We trekked up the slopes of Mutnovsky, but the muddy trail ended at a sheer drop carved out by winter avalanches. Cautiously, we lowered ourselves down the washout, then onto and across a precipitous, snow-covered ice field before heading up through a break in the mountain’s cone. This tectonic crack was filled with glacier ice. We hustled through this ice pass, apprehensively glancing skyward at the large boulders in the ice wall high above.
Off the ice, we climbed along the rock banks of a waterfall and up into the crater floor, passing blue ice caverns, hissing vents, twirling sulfur clouds—all chaos and upheaval. It was beyond description.
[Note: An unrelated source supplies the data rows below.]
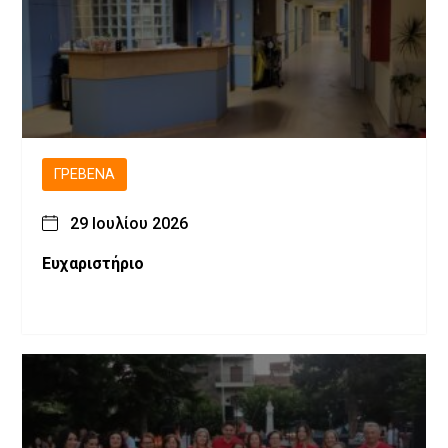
ΓΡΕΒΕΝΆ
29 Ιουλίου 2026
Ευχαριστήριο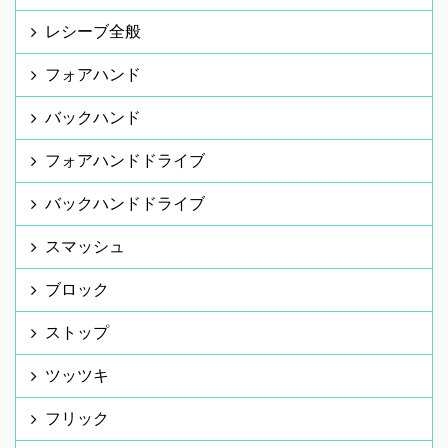
レシーブ全般
フォアハンド
バックハンド
フォアハンドドライブ
バックハンドドライブ
スマッシュ
ブロック
ストップ
ツッツキ
フリック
I kept trying to remember: “Avoid holes; don’t breathe fumaroles; don’t get close to bubbling mud pools; stay on white ash crust.”
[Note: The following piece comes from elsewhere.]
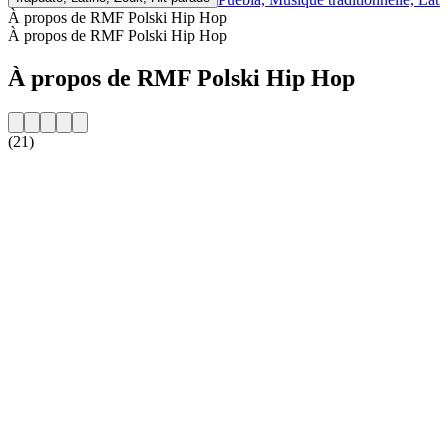
À propos de RMF Polski Hip Hop
À propos de RMF Polski Hip Hop
À propos de RMF Polski Hip Hop
(21)
Site web de la radio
We ventured on in silence, following Maxim, for this was new turf for Yuri. Mutnovsky is a composite stratovolcano, with many craters collapsing within a central crater, all connected by a glacier system. The next pit held a deep turquoise-blue lake, but no one else would venture beyond this point, so I took it alone.
We had not seen a soul for three days until just that minute. A few tourists from Eastern Europe appeared and chatted briefly. I then followed one of them into the last crater, climbing up a knotted rope, hoisting myself over the muddy rim, crawling warily onto a greasy inner ledge. This was the crater responsible for all the “smoke” coming off the mountain. The sides of this inverted cone seethed with hundreds of active vents, hissing, spitting, the wind whisking their plumes into huge columns escaping off the top. This was Earth’s soul, I thought, awed. Yuri’s only comment: “I’m not impressed with fumaroles.”
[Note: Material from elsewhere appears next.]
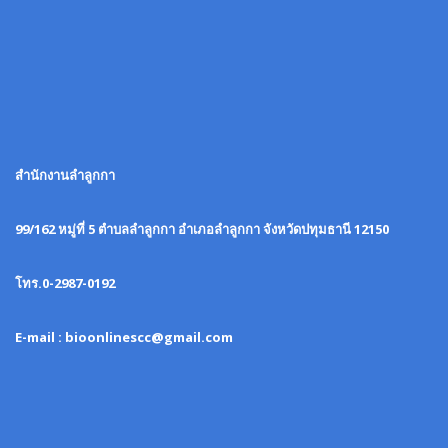
สำนักงานลำลูกกา
99/162 หมู่ที่ 5 ตำบลลำลูกกา อำเภอลำลูกกา จังหวัดปทุมธานี 12150
โทร.0-2987-0192
E-mail : bioonlinescc@gmail.com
Next day, we followed the tectonic crack down the mountain flank to a waterfall that was so deep, it seemed to resonate into the Earth’s crust. The zigzag fissure continued downhill, eventually turning shamrock green, covered in sparkling wet moss. Even in the fog it was spectacular, and at last Yuri was energized. It was all Maxim could do to keep him from hurtling down the crack face to investigate. He seemed to want to find the center of the Earth.
Hiking off the eastern side of Mutnovsky, we trekked through the immense Dachny fumarole field, where geothermal energy is being harnessed to produce electricity for most of the peninsula. And the next morning, the sun rose through an orange and blue lenticular cloud.